— Data —
-- Opening Marker --
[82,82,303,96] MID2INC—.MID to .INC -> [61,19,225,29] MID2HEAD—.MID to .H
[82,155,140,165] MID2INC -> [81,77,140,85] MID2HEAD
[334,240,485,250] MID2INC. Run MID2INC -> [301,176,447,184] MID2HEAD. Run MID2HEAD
-- Closing Marker --
-- Opening Marker --
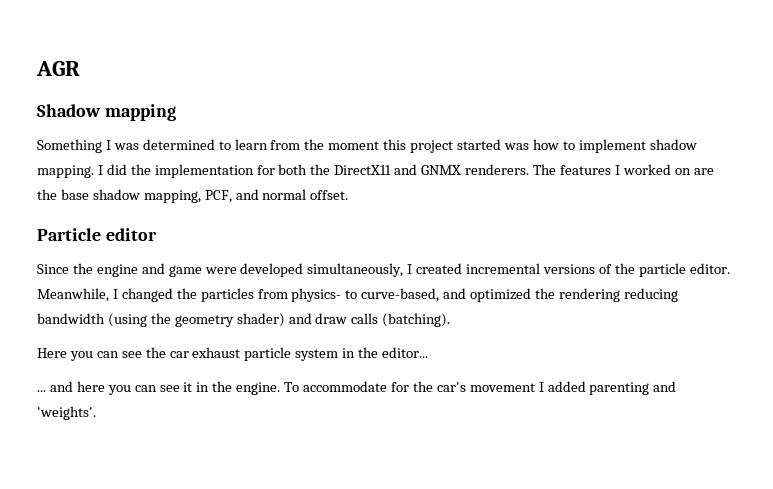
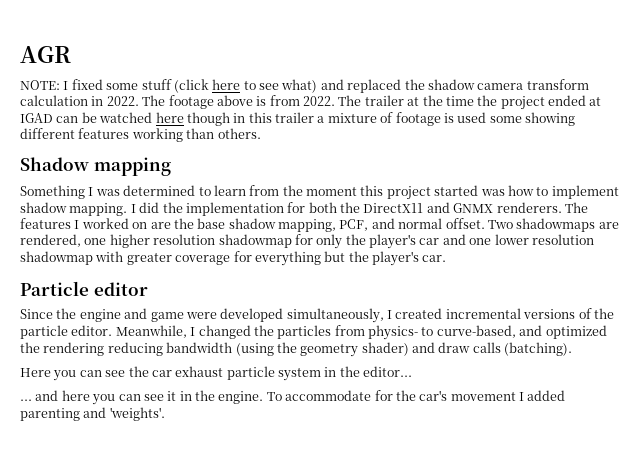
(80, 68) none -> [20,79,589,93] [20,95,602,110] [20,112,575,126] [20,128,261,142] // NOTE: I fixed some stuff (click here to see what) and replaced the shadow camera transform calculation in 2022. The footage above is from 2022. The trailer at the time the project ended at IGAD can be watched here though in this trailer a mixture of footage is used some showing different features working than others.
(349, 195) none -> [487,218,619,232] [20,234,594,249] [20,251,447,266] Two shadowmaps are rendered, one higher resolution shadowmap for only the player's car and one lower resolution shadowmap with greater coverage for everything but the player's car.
-- Closing Marker --
— Task description —
Keep both end lines and retype everything in the records above from the line containing "[82,82,303,96] MID2INC—.MID to" through the line containing "[334,240,485,250] MID2INC. Run", exactly, with nothing else.

— Response to this exercise —
[82,82,303,96] MID2INC—.MID to .INC -> [61,19,225,29] MID2HEAD—.MID to .H
[82,155,140,165] MID2INC -> [81,77,140,85] MID2HEAD
[334,240,485,250] MID2INC. Run MID2INC -> [301,176,447,184] MID2HEAD. Run MID2HEAD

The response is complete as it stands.